Bill prepared to keep kratom legal in Utah
The FDA is no fan of it, some states have banned it, but a proposed bill at the State Capitol would keep kratom legal in Utah.
The substance from a plant that grows in Southeast Asia, is sold in pill, powder, and in as an extract at Jennie’s Smoke Shop in downtown Salt Lake.
Ron Anderson works at the store and has sold kratom to people from “all walks of life,” who tell him it relieves their pain. He uses it too, saying there’s no high, but it boosts his mood.
Still, the FDA issued a news release several months ago, urging people “not to consume kratom,” saying among other things, marketers have made “unsubstantiated claims” about some products containing it.
Rick Beckstrand, with the Utah Department of Agriculture and Food, said the agency tracked salmonella linked to kratom products last year, has no actions against companies now, but is still “concerned” about Kratom because it does not know how the substance is being processed in Asia.
○ ○ ○ ○
▶ Work instructions:
(1) In the article on the Utah kratom bill, which agency is Rick Beckstrand with?
(2) Continue the article on the Utah kratom bill from its final sentence.
The saved entries are not needed here.

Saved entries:
○ ○ ○ ○
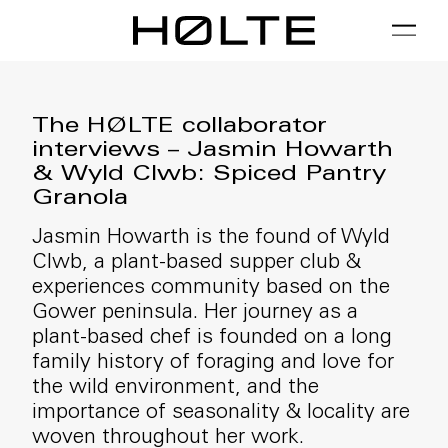
FILTER
01 / Plan
02 / Install
03 / Care
The HØLTE collaborator
interviews – Jasmin Howarth
& Wyld Clwb: Spiced Pantry
Granola
Jasmin Howarth is the found of Wyld
Clwb, a plant-based supper club &
experiences community based on the
Gower peninsula. Her journey as a
plant-based chef is founded on a long
family history of foraging and love for
the wild environment, and the
importance of seasonality & locality are
woven throughout her work.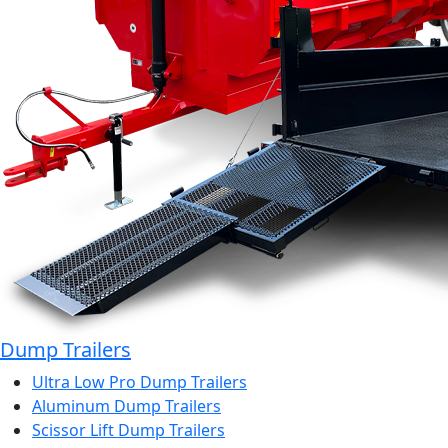
Dump Trailers
Ultra Low Pro Dump Trailers
Aluminum Dump Trailers
Scissor Lift Dump Trailers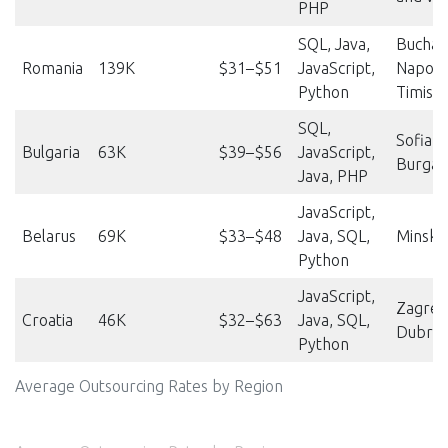
PHP
SQL, Java,
Buchare
Romania
139K
$31–$51
JavaScript,
Napoca
Python
Timisoa
SQL,
Sofia, P
Bulgaria
63K
$39–$56
JavaScript,
Burgas
Java, PHP
JavaScript,
Belarus
69K
$33–$48
Java, SQL,
Minsk,
Python
JavaScript,
Zagreb,
Croatia
46K
$32–$63
Java, SQL,
Dubrov
Python
Average Outsourcing Rates by Region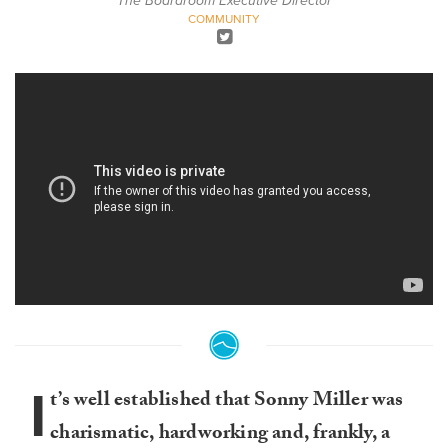
The Boardroom Executive Director
COMMUNITY
I
t’s well established that Sonny Miller was
charismatic, hardworking and, frankly, a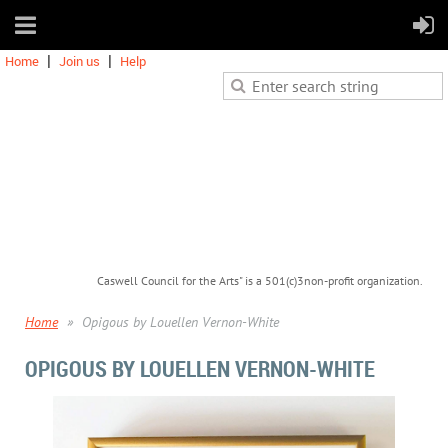
Home
Join us
Help
Caswell Council for the Arts" is a 501(c)3non-profit organization.
Home
Opigous by Louellen Vernon-White
OPIGOUS BY LOUELLEN VERNON-WHITE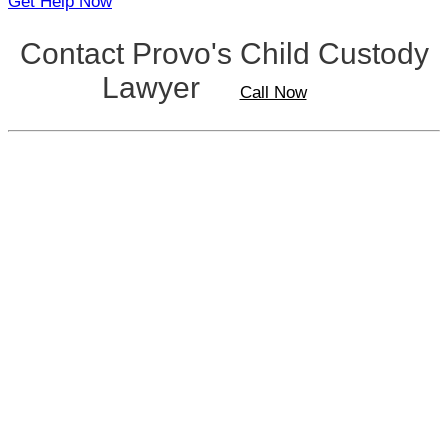
Get Help Now
Contact Provo's Child Custody
Lawyer
Call Now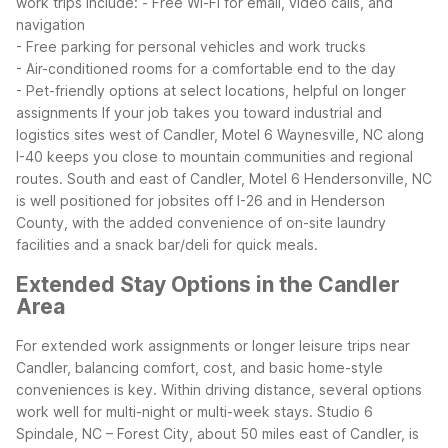
work trips include:
- Free Wi-Fi for email, video calls, and
navigation
- Free parking for personal vehicles and work trucks
- Air-conditioned rooms for a comfortable end to the day
- Pet-friendly options at select locations, helpful on longer
assignments
If your job takes you toward industrial and
logistics sites west of Candler, Motel 6 Waynesville, NC along
I-40 keeps you close to mountain communities and regional
routes. South and east of Candler, Motel 6 Hendersonville, NC
is well positioned for jobsites off I-26 and in Henderson
County, with the added convenience of on-site laundry
facilities and a snack bar/deli for quick meals.
Extended Stay Options in the Candler
Area
For extended work assignments or longer leisure trips near
Candler, balancing comfort, cost, and basic home-style
conveniences is key. Within driving distance, several options
work well for multi-night or multi-week stays.
Studio 6
Spindale, NC – Forest City, about 50 miles east of Candler, is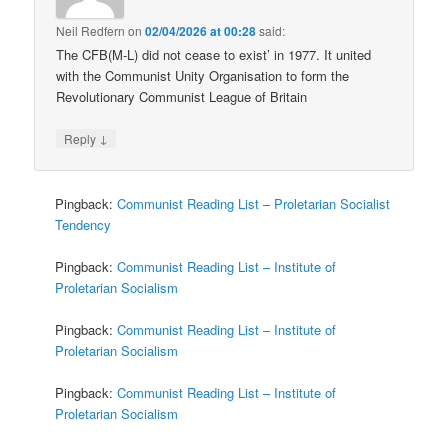
Neil Redfern
on
02/04/2026 at 00:28
said:
The CFB(M-L) did not cease to exist’ in 1977. It united
with the Communist Unity Organisation to form the
Revolutionary Communist League of Britain
↓
Reply
Pingback:
Communist Reading List – Proletarian Socialist
Tendency
Pingback:
Communist Reading List – Institute of
Proletarian Socialism
Pingback:
Communist Reading List – Institute of
Proletarian Socialism
Pingback:
Communist Reading List – Institute of
Proletarian Socialism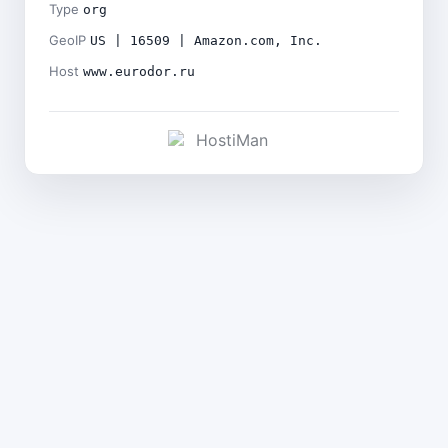
Type
org
GeoIP
US | 16509 | Amazon.com, Inc.
Host
www.eurodor.ru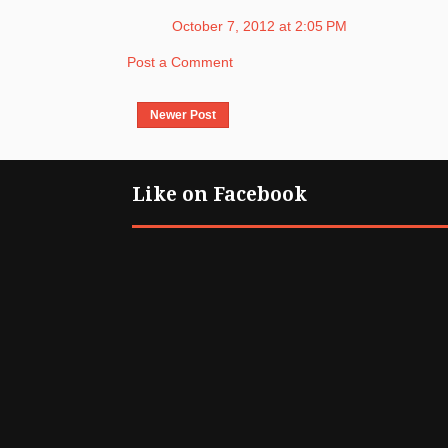
October 7, 2012 at 2:05 PM
Post a Comment
Newer Post
Like on Facebook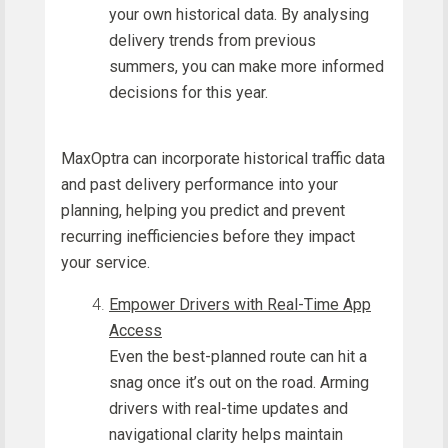
your own historical data. By analysing
delivery trends from previous
summers, you can make more informed
decisions for this year.
MaxOptra can incorporate historical traffic data
and past delivery performance into your
planning, helping you predict and prevent
recurring inefficiencies before they impact
your service.
Empower Drivers with Real-Time App
Access
Even the best-planned route can hit a
snag once it’s out on the road. Arming
drivers with real-time updates and
navigational clarity helps maintain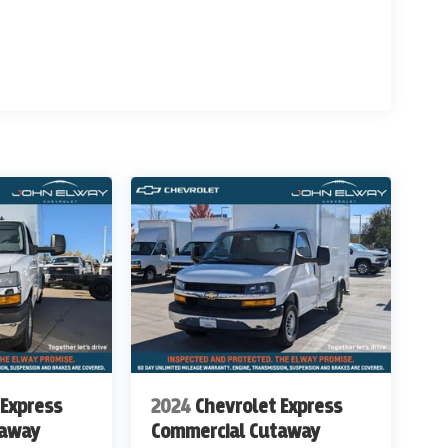
ed areas
 Express
2024
Chevrolet Express
taway
Commercial Cutaway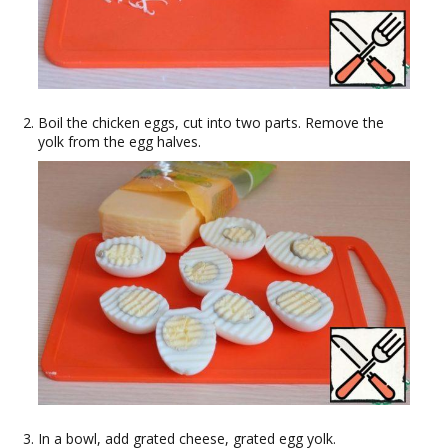
Boil the chicken eggs, cut into two parts. Remove the
yolk from the egg halves.
In a bowl, add grated cheese, grated egg yolk.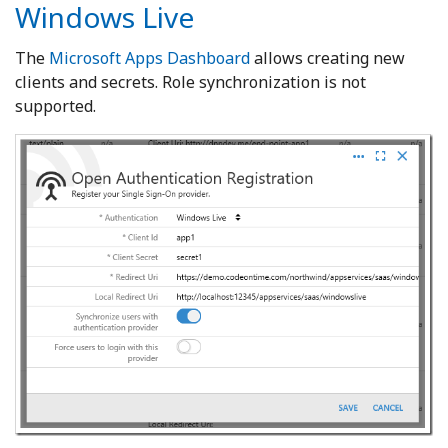
Windows Live
The
Microsoft Apps Dashboard
allows creating new
clients and secrets. Role synchronization is not
supported.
○ ○ ○ ○
▶ Answers for the tasks:
(1) The Utah Department of Agriculture and Food.

(2)
“I view this kind of in the same vein as medical marijuana,” said Sen. Curt Bramble, R-Provo, who will sponsor the bill to keep kratom legal here in its “pure” form, but illegal in an “adulterated” form with other additives. “I’ve had people tell me kratom is an alternative for addictive opiates, and that’s what convinced me.”
Mac Haddow, who said he ran Orrin Hatch’s first campaign for U.S. Senate, is a Washington, DC lobbyist representing the American Kratom Association, a group of users. He gave language in the proposed bill to Bramble.
Haddow insisted pure kratom is safe, and only becomes dangerous when it’s mixed with other substances such as fentanyl, morphine and heroin.
But on its website, the Mayo Clinic reported kratom has “known side effects,” including weight loss, vomiting, muscle pain, dizziness, seizures, depression and delusion.
The proposed bill has a title, but its text is not yet available.